■ How to complete this task ■
Every line from the start of the records through the line with "Trinity’s Transformation" is to be written out exactly; pictures are not.

[Source records]

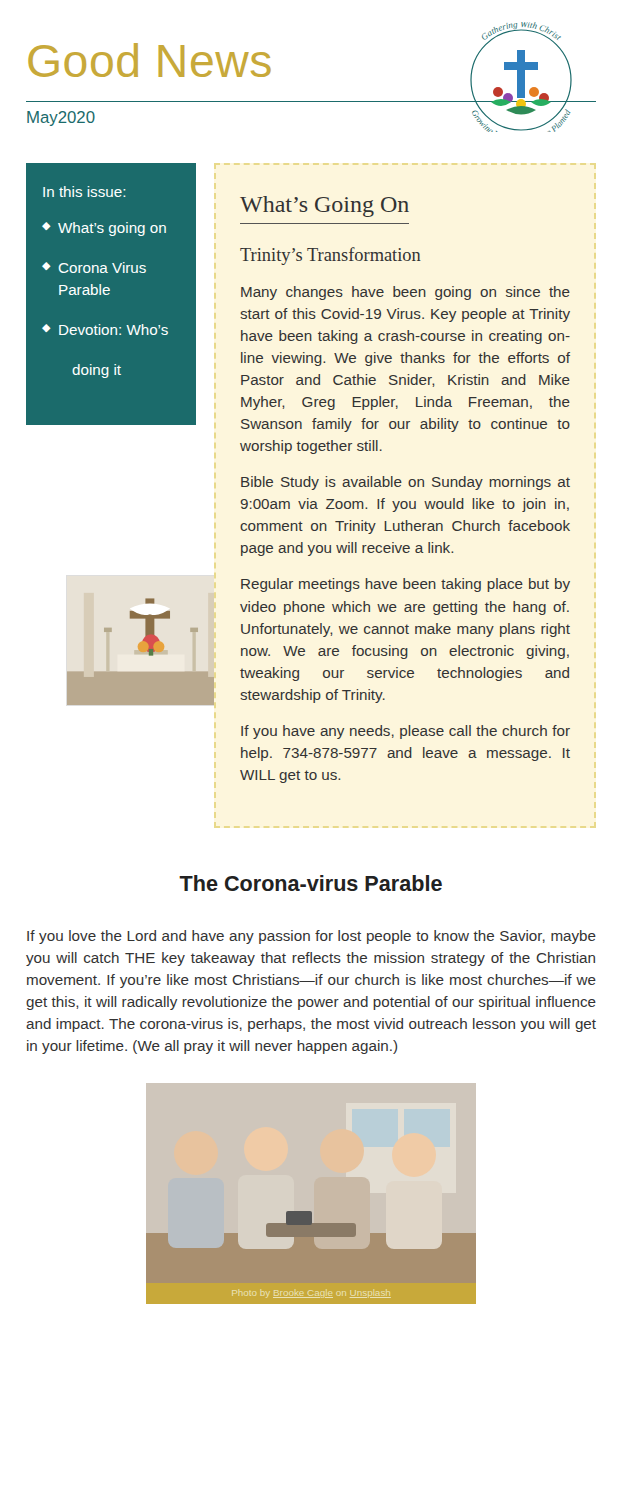Gathering With Christ — Growing Where We've Been Planted Gathering With Christ Growing Where We've Been Planted
Good News
May2020
In this issue:
What’s going on
Corona Virus Parable
Devotion: Who’s
doing it
What’s Going On
Trinity’s Transformation
Many changes have been going on since the start of this Covid-19 Virus. Key people at Trinity have been taking a crash-course in creating on-line viewing. We give thanks for the efforts of Pastor and Cathie Snider, Kristin and Mike Myher, Greg Eppler, Linda Freeman, the Swanson family for our ability to continue to worship together still.
Bible Study is available on Sunday mornings at 9:00am via Zoom. If you would like to join in, comment on Trinity Lutheran Church facebook page and you will receive a link.
Regular meetings have been taking place but by video phone which we are getting the hang of. Unfortunately, we cannot make many plans right now. We are focusing on electronic giving, tweaking our service technologies and stewardship of Trinity.
If you have any needs, please call the church for help. 734-878-5977 and leave a message. It WILL get to us.
The Corona-virus Parable
If you love the Lord and have any passion for lost people to know the Savior, maybe you will catch THE key takeaway that reflects the mission strategy of the Christian movement. If you’re like most Christians—if our church is like most churches—if we get this, it will radically revolutionize the power and potential of our spiritual influence and impact. The corona-virus is, perhaps, the most vivid outreach lesson you will get in your lifetime. (We all pray it will never happen again.)
Photo by Brooke Cagle on Unsplash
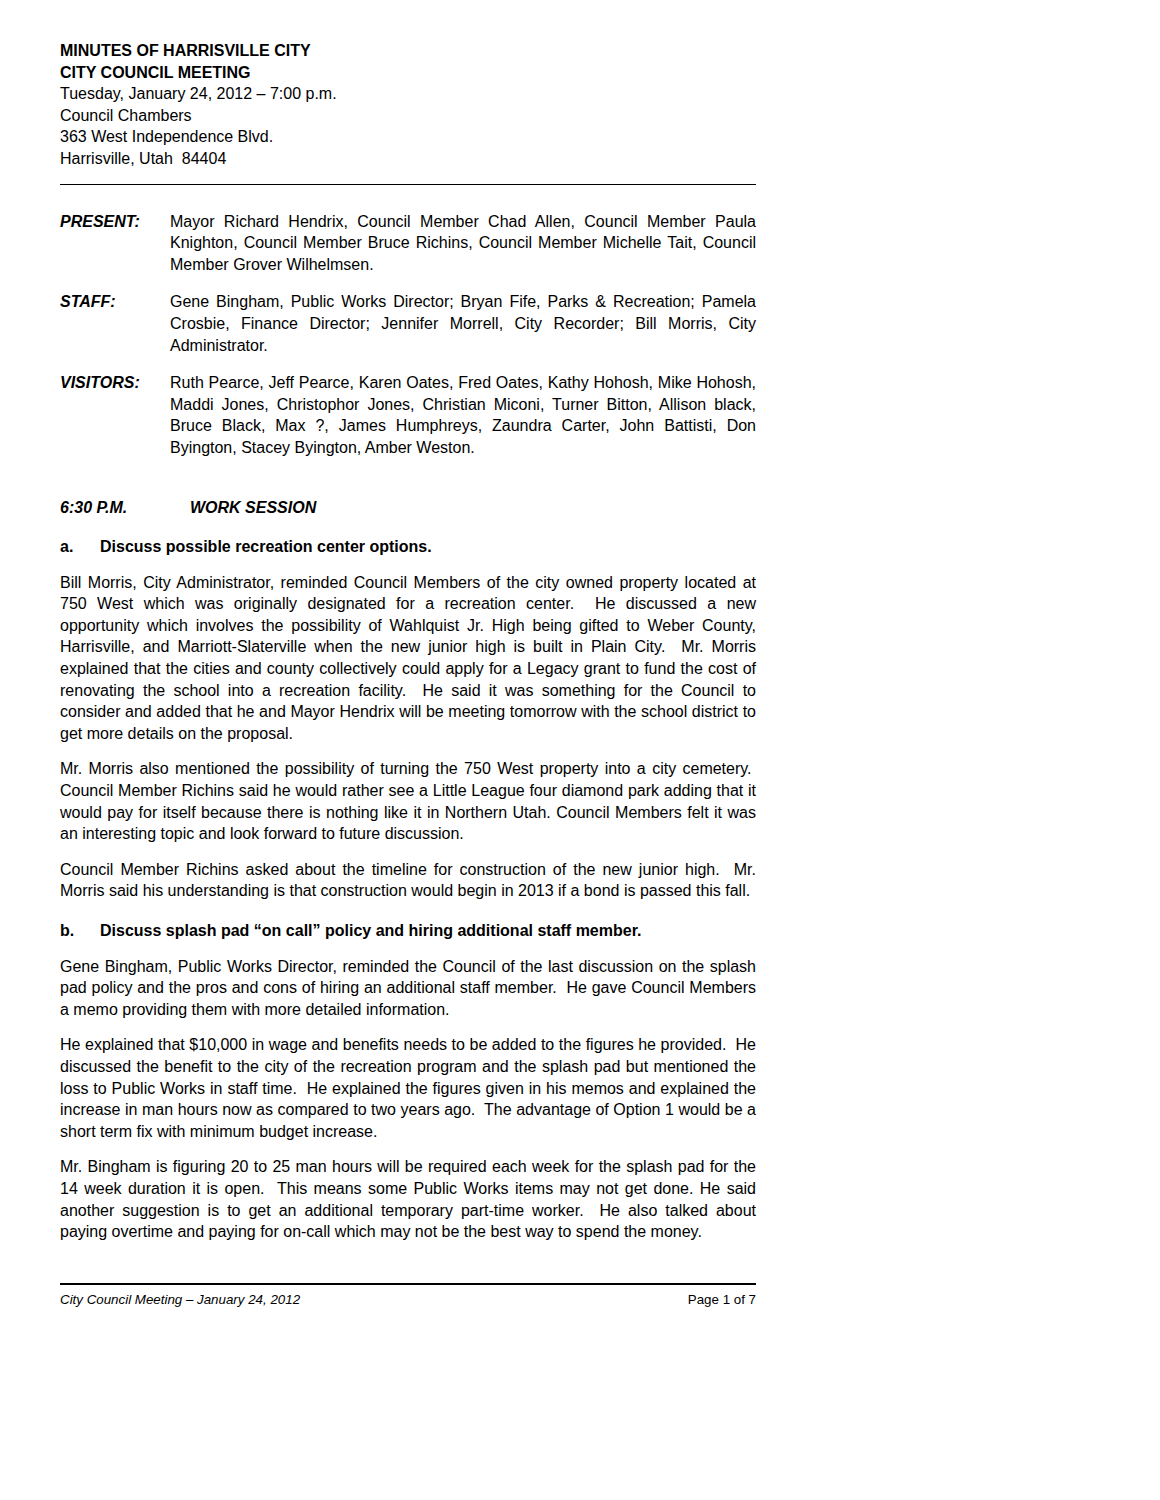MINUTES OF HARRISVILLE CITY
CITY COUNCIL MEETING
Tuesday, January 24, 2012 – 7:00 p.m.
Council Chambers
363 West Independence Blvd.
Harrisville, Utah 84404
| PRESENT: | Mayor Richard Hendrix, Council Member Chad Allen, Council Member Paula Knighton, Council Member Bruce Richins, Council Member Michelle Tait, Council Member Grover Wilhelmsen. |
| STAFF: | Gene Bingham, Public Works Director; Bryan Fife, Parks & Recreation; Pamela Crosbie, Finance Director; Jennifer Morrell, City Recorder; Bill Morris, City Administrator. |
| VISITORS: | Ruth Pearce, Jeff Pearce, Karen Oates, Fred Oates, Kathy Hohosh, Mike Hohosh, Maddi Jones, Christophor Jones, Christian Miconi, Turner Bitton, Allison black, Bruce Black, Max ?, James Humphreys, Zaundra Carter, John Battisti, Don Byington, Stacey Byington, Amber Weston. |
6:30 P.M. WORK SESSION
a. Discuss possible recreation center options.
Bill Morris, City Administrator, reminded Council Members of the city owned property located at 750 West which was originally designated for a recreation center. He discussed a new opportunity which involves the possibility of Wahlquist Jr. High being gifted to Weber County, Harrisville, and Marriott-Slaterville when the new junior high is built in Plain City. Mr. Morris explained that the cities and county collectively could apply for a Legacy grant to fund the cost of renovating the school into a recreation facility. He said it was something for the Council to consider and added that he and Mayor Hendrix will be meeting tomorrow with the school district to get more details on the proposal.
Mr. Morris also mentioned the possibility of turning the 750 West property into a city cemetery. Council Member Richins said he would rather see a Little League four diamond park adding that it would pay for itself because there is nothing like it in Northern Utah. Council Members felt it was an interesting topic and look forward to future discussion.
Council Member Richins asked about the timeline for construction of the new junior high. Mr. Morris said his understanding is that construction would begin in 2013 if a bond is passed this fall.
b. Discuss splash pad “on call” policy and hiring additional staff member.
Gene Bingham, Public Works Director, reminded the Council of the last discussion on the splash pad policy and the pros and cons of hiring an additional staff member. He gave Council Members a memo providing them with more detailed information.
He explained that $10,000 in wage and benefits needs to be added to the figures he provided. He discussed the benefit to the city of the recreation program and the splash pad but mentioned the loss to Public Works in staff time. He explained the figures given in his memos and explained the increase in man hours now as compared to two years ago. The advantage of Option 1 would be a short term fix with minimum budget increase.
Mr. Bingham is figuring 20 to 25 man hours will be required each week for the splash pad for the 14 week duration it is open. This means some Public Works items may not get done. He said another suggestion is to get an additional temporary part-time worker. He also talked about paying overtime and paying for on-call which may not be the best way to spend the money.
City Council Meeting – January 24, 2012 Page 1 of 7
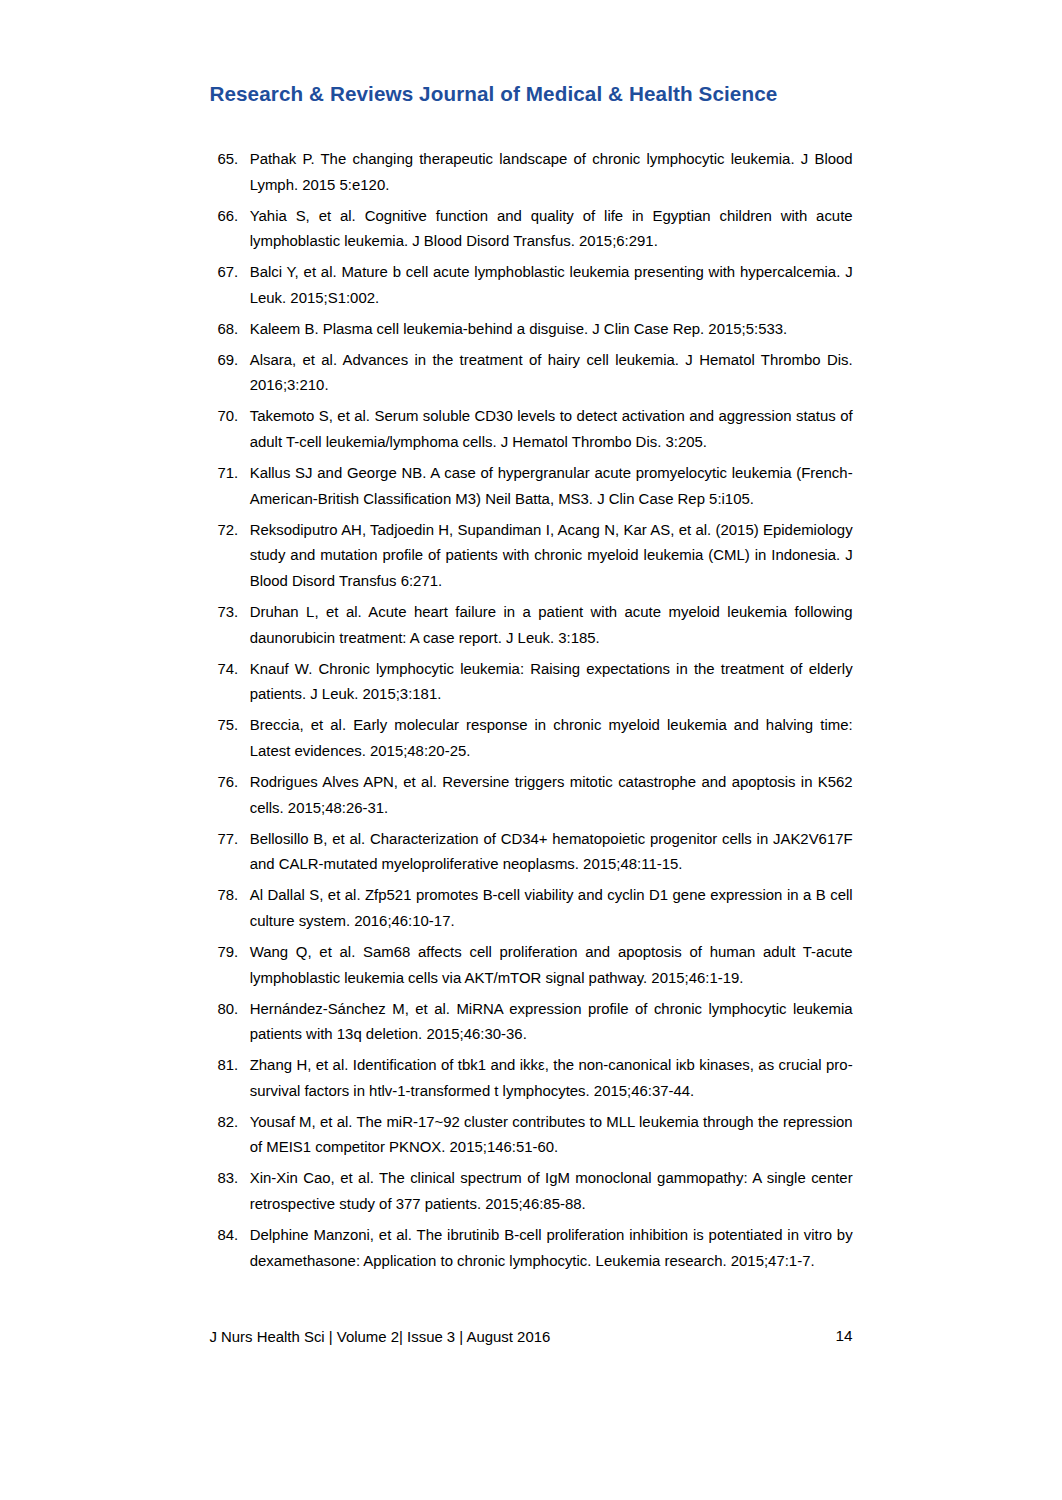Research & Reviews Journal of Medical & Health Science
65. Pathak P. The changing therapeutic landscape of chronic lymphocytic leukemia. J Blood Lymph. 2015 5:e120.
66. Yahia S, et al. Cognitive function and quality of life in Egyptian children with acute lymphoblastic leukemia. J Blood Disord Transfus. 2015;6:291.
67. Balci Y, et al. Mature b cell acute lymphoblastic leukemia presenting with hypercalcemia. J Leuk. 2015;S1:002.
68. Kaleem B. Plasma cell leukemia-behind a disguise. J Clin Case Rep. 2015;5:533.
69. Alsara, et al. Advances in the treatment of hairy cell leukemia. J Hematol Thrombo Dis. 2016;3:210.
70. Takemoto S, et al. Serum soluble CD30 levels to detect activation and aggression status of adult T-cell leukemia/lymphoma cells. J Hematol Thrombo Dis. 3:205.
71. Kallus SJ and George NB. A case of hypergranular acute promyelocytic leukemia (French-American-British Classification M3) Neil Batta, MS3. J Clin Case Rep 5:i105.
72. Reksodiputro AH, Tadjoedin H, Supandiman I, Acang N, Kar AS, et al. (2015) Epidemiology study and mutation profile of patients with chronic myeloid leukemia (CML) in Indonesia. J Blood Disord Transfus 6:271.
73. Druhan L, et al. Acute heart failure in a patient with acute myeloid leukemia following daunorubicin treatment: A case report. J Leuk. 3:185.
74. Knauf W. Chronic lymphocytic leukemia: Raising expectations in the treatment of elderly patients. J Leuk. 2015;3:181.
75. Breccia, et al. Early molecular response in chronic myeloid leukemia and halving time: Latest evidences. 2015;48:20-25.
76. Rodrigues Alves APN, et al. Reversine triggers mitotic catastrophe and apoptosis in K562 cells. 2015;48:26-31.
77. Bellosillo B, et al. Characterization of CD34+ hematopoietic progenitor cells in JAK2V617F and CALR-mutated myeloproliferative neoplasms. 2015;48:11-15.
78. Al Dallal S, et al. Zfp521 promotes B-cell viability and cyclin D1 gene expression in a B cell culture system. 2016;46:10-17.
79. Wang Q, et al. Sam68 affects cell proliferation and apoptosis of human adult T-acute lymphoblastic leukemia cells via AKT/mTOR signal pathway. 2015;46:1-19.
80. Hernández-Sánchez M, et al. MiRNA expression profile of chronic lymphocytic leukemia patients with 13q deletion. 2015;46:30-36.
81. Zhang H, et al. Identification of tbk1 and ikkε, the non-canonical iκb kinases, as crucial pro-survival factors in htlv-1-transformed t lymphocytes. 2015;46:37-44.
82. Yousaf M, et al. The miR-17~92 cluster contributes to MLL leukemia through the repression of MEIS1 competitor PKNOX. 2015;146:51-60.
83. Xin-Xin Cao, et al. The clinical spectrum of IgM monoclonal gammopathy: A single center retrospective study of 377 patients. 2015;46:85-88.
84. Delphine Manzoni, et al. The ibrutinib B-cell proliferation inhibition is potentiated in vitro by dexamethasone: Application to chronic lymphocytic. Leukemia research. 2015;47:1-7.
J Nurs Health Sci | Volume 2| Issue 3 | August 2016
14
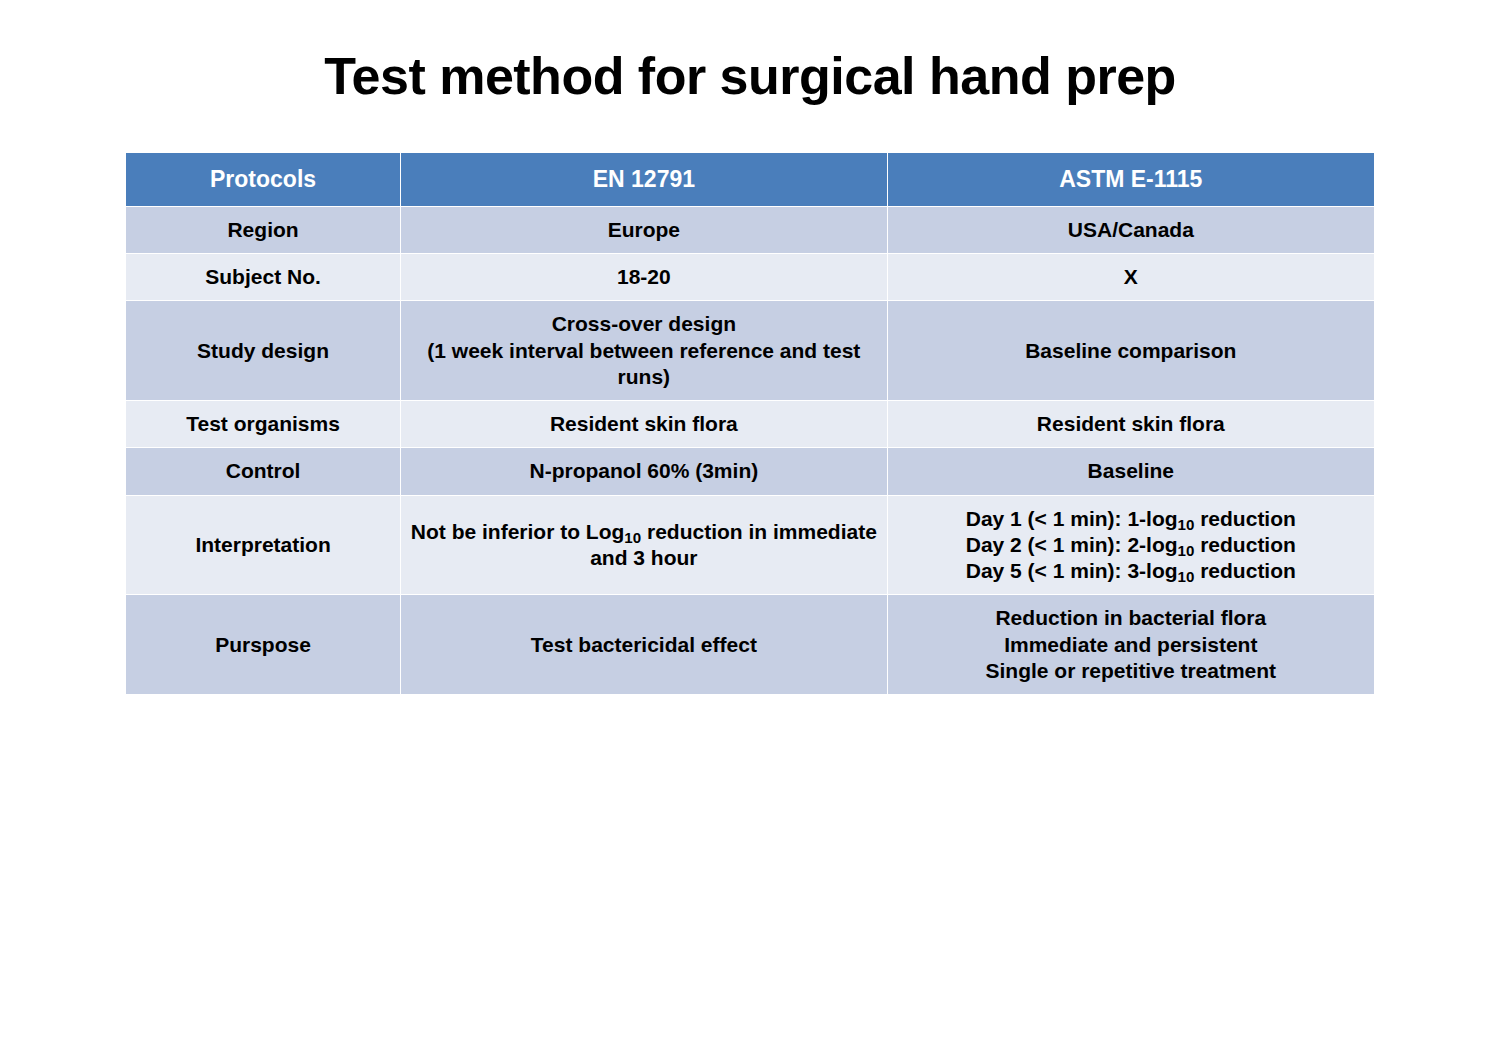Test method for surgical hand prep
| Protocols | EN 12791 | ASTM E-1115 |
| --- | --- | --- |
| Region | Europe | USA/Canada |
| Subject No. | 18-20 | X |
| Study design | Cross-over design (1 week interval between reference and test runs) | Baseline comparison |
| Test organisms | Resident skin flora | Resident skin flora |
| Control | N-propanol 60% (3min) | Baseline |
| Interpretation | Not be inferior to Log 10 reduction in immediate and 3 hour | Day 1 (< 1 min): 1-log 10 reduction Day 2 (< 1 min): 2-log 10 reduction Day 5 (< 1 min): 3-log 10 reduction |
| Purspose | Test bactericidal effect | Reduction in bacterial flora Immediate and persistent Single or repetitive treatment |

[/Source records]

■ Finished exercise ■
Gathering With Christ — Growing Where We've Been Planted Gathering With Christ Growing Where We've Been Planted
Good News
May2020
In this issue:
What’s going on
Corona Virus Parable
Devotion: Who’s
doing it
What’s Going On
Trinity’s Transformation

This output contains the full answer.